● **What you have to do**:
Please copy each line in the records below that contains the string "width".

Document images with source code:
________________

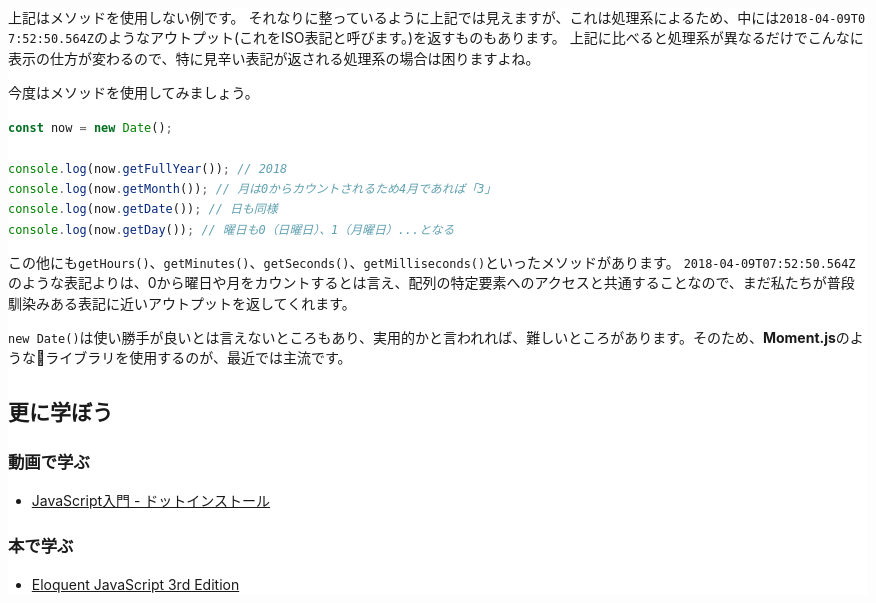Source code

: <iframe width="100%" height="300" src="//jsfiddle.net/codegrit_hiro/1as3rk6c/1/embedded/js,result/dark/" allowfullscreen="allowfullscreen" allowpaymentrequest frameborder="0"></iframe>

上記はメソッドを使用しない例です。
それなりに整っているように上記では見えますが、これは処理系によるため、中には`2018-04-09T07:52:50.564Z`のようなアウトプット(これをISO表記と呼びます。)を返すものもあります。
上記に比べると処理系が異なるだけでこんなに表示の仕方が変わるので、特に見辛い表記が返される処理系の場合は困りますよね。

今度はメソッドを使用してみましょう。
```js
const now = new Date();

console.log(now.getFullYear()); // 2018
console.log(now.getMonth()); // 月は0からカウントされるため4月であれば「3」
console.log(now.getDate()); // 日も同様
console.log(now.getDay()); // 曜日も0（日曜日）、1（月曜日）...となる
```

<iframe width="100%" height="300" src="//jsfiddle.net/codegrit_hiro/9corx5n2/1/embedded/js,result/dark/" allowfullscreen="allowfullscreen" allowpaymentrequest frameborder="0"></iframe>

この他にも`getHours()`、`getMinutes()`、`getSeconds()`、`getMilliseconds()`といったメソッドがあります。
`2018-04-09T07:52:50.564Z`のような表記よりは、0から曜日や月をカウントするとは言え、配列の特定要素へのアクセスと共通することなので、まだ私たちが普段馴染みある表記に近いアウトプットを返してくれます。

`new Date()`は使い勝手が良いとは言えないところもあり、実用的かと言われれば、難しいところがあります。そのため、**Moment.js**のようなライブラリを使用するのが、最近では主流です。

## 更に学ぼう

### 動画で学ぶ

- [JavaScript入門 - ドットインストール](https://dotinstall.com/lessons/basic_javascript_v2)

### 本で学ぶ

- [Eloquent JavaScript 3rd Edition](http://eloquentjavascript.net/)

________________

● **Task answer**:
: <iframe width="100%" height="300" src="//jsfiddle.net/codegrit_hiro/1as3rk6c/1/embedded/js,result/dark/" allowfullscreen="allowfullscreen" allowpaymentrequest frameborder="0"></iframe>
<iframe width="100%" height="300" src="//jsfiddle.net/codegrit_hiro/9corx5n2/1/embedded/js,result/dark/" allowfullscreen="allowfullscreen" allowpaymentrequest frameborder="0"></iframe>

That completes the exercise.